[Dataset entries]
# # # # #
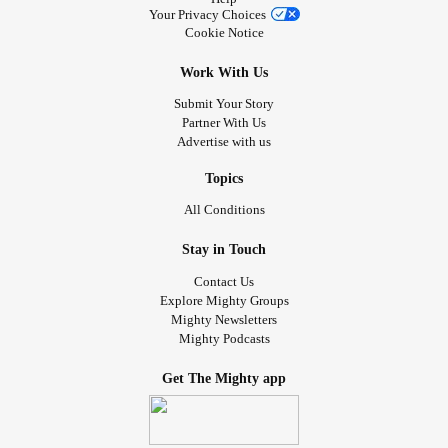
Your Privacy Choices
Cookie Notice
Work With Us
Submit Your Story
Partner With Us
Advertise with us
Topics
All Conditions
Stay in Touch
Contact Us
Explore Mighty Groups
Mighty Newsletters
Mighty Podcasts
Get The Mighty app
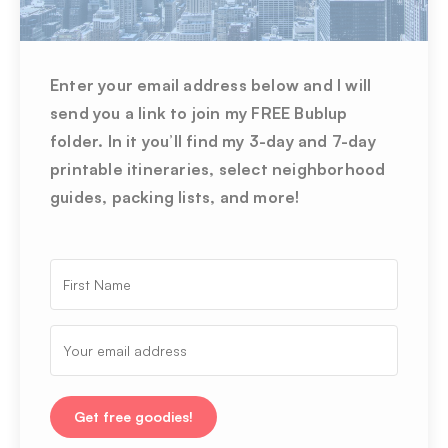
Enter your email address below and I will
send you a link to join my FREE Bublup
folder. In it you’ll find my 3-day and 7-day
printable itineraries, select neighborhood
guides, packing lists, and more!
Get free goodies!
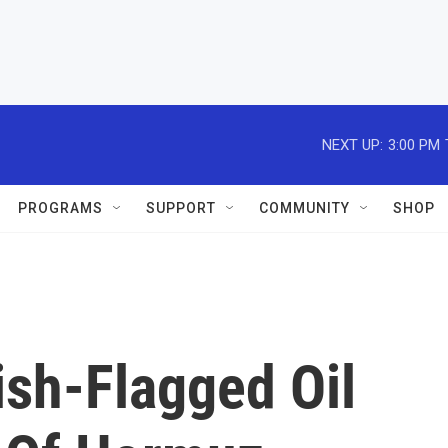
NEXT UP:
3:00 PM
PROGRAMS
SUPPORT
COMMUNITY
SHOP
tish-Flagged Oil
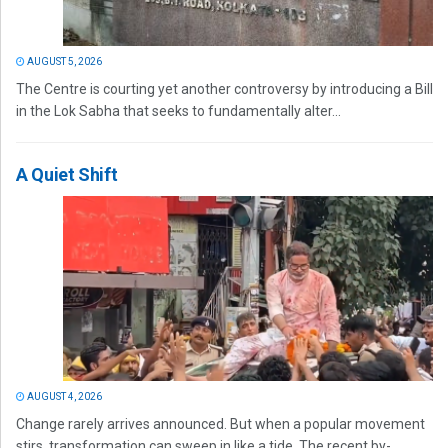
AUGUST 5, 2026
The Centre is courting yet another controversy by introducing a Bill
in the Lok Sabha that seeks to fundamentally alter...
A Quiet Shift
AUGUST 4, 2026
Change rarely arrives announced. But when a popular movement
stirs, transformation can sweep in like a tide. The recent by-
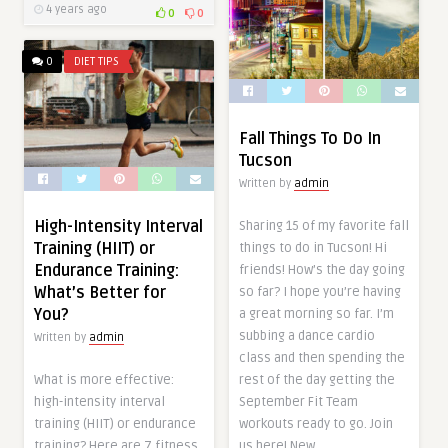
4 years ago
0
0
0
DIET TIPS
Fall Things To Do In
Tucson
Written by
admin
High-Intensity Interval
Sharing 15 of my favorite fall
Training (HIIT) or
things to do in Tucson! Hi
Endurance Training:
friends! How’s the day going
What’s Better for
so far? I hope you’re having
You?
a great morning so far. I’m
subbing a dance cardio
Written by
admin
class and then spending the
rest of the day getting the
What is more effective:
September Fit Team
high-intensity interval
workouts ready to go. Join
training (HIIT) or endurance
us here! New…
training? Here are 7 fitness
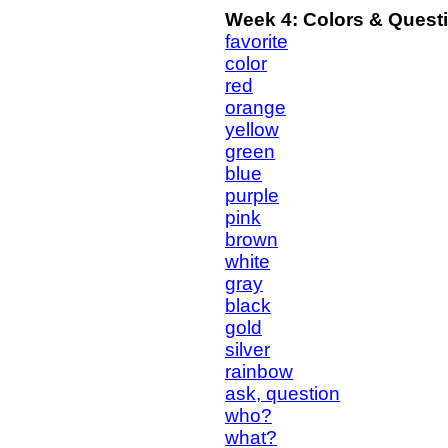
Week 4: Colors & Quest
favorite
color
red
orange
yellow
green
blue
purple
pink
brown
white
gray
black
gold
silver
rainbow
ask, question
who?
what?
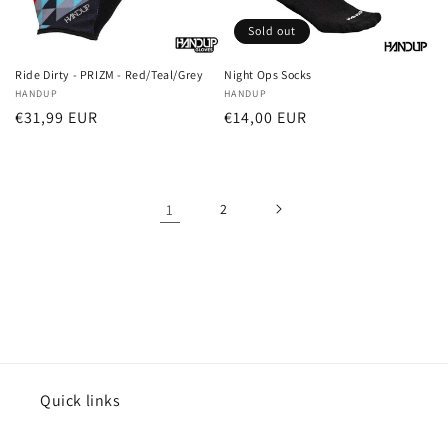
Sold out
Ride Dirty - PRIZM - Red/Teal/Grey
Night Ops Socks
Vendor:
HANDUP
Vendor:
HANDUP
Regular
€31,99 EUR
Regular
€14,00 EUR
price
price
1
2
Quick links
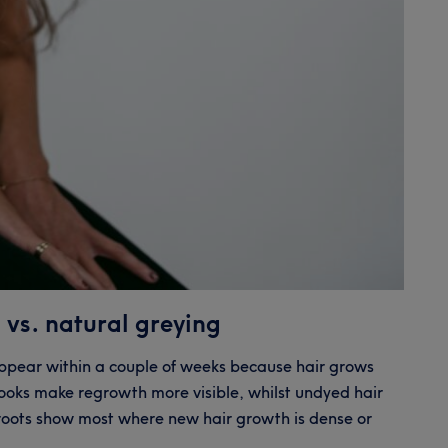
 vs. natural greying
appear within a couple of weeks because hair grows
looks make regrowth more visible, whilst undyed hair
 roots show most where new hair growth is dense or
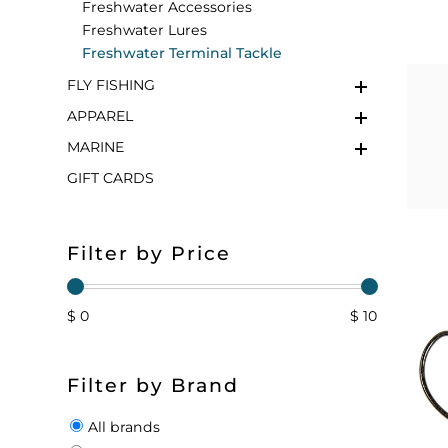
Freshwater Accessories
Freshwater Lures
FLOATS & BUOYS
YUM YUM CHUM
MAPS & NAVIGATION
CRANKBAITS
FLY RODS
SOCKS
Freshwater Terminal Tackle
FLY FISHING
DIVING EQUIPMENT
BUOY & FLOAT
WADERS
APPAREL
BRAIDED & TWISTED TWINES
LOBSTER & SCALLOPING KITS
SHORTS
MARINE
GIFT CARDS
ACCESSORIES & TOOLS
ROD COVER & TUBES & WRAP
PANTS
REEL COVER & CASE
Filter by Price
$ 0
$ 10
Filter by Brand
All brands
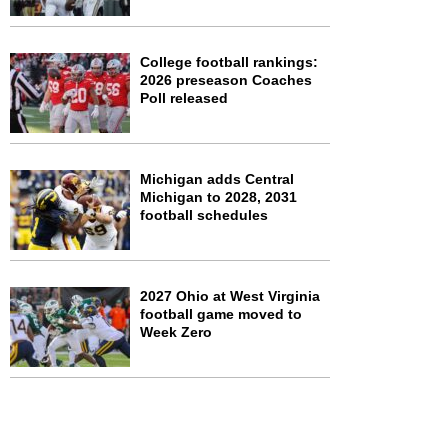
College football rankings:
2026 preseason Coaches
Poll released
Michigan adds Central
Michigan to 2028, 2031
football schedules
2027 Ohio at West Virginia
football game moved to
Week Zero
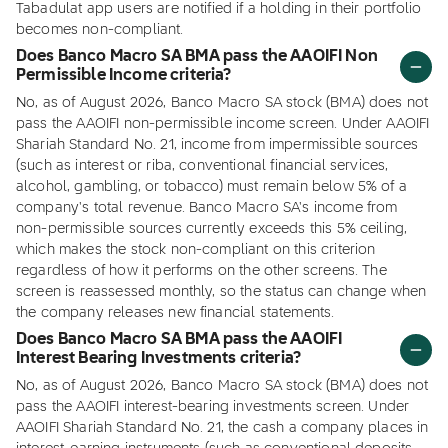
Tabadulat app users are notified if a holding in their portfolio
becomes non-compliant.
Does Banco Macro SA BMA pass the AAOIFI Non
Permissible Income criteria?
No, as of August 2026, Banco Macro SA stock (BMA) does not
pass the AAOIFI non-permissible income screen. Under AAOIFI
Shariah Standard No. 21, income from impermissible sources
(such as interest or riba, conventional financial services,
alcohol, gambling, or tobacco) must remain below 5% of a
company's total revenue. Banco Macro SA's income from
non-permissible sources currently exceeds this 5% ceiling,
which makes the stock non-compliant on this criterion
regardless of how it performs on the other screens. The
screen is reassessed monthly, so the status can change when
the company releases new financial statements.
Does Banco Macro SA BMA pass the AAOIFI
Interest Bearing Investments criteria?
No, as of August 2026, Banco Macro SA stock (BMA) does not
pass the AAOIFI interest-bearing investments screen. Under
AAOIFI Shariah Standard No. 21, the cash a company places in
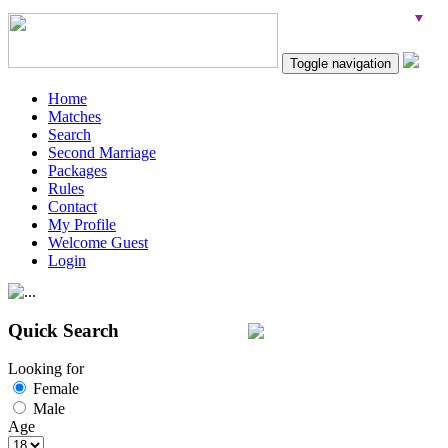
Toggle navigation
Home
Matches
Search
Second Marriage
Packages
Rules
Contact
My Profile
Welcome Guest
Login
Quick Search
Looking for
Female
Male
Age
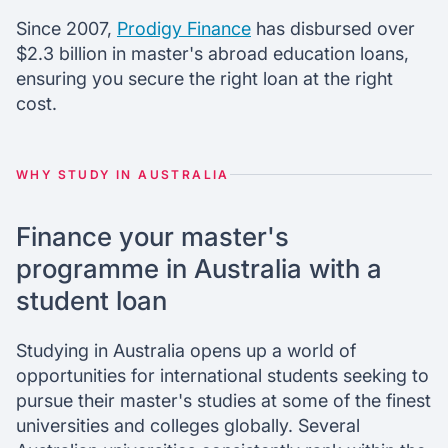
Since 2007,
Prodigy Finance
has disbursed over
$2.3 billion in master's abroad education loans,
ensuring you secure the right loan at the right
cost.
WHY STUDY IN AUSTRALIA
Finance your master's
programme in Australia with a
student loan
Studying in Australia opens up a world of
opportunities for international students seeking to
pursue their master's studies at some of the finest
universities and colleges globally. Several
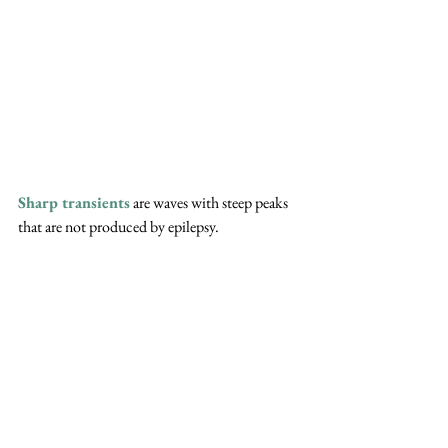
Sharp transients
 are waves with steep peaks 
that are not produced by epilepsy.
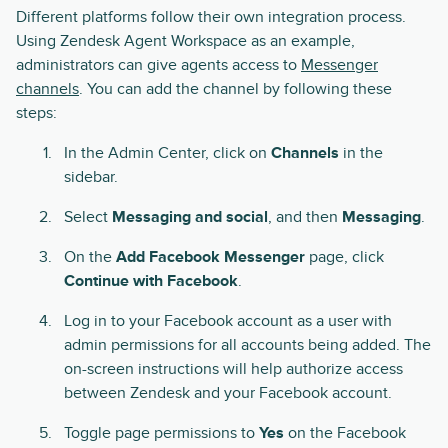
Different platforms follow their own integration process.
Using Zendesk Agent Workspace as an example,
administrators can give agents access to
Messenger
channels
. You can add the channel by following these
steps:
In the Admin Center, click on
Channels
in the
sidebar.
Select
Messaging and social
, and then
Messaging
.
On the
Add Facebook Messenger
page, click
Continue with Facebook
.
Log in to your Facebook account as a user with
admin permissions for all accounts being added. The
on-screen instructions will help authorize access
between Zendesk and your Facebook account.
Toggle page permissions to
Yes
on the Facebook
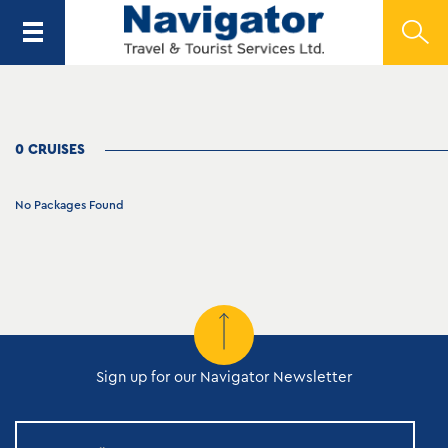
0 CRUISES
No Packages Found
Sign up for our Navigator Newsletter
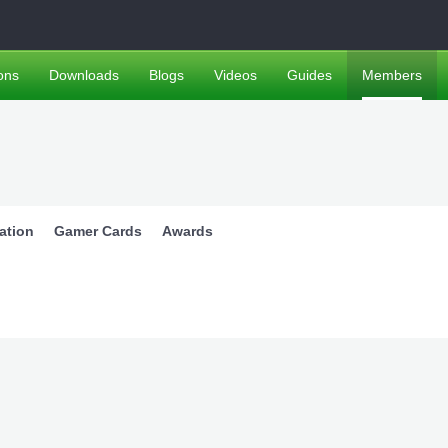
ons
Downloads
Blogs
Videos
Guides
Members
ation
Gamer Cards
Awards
# # # # #
> [YOUR GOAL]:
In the items above, copy out unchanged every line from the one with "Freshwater Accessories" through the one with "ACCESSORIES & TOOLS", including both of those lines.

> [RESPONSE TO THIS EXERCISE]:
Freshwater Accessories
Freshwater Lures
FLOATS & BUOYS
YUM YUM CHUM
MAPS & NAVIGATION
CRANKBAITS
FLY RODS
SOCKS
Freshwater Terminal Tackle
FLY FISHING
DIVING EQUIPMENT
BUOY & FLOAT
WADERS
APPAREL
BRAIDED & TWISTED TWINES
LOBSTER & SCALLOPING KITS
SHORTS
MARINE
GIFT CARDS
ACCESSORIES & TOOLS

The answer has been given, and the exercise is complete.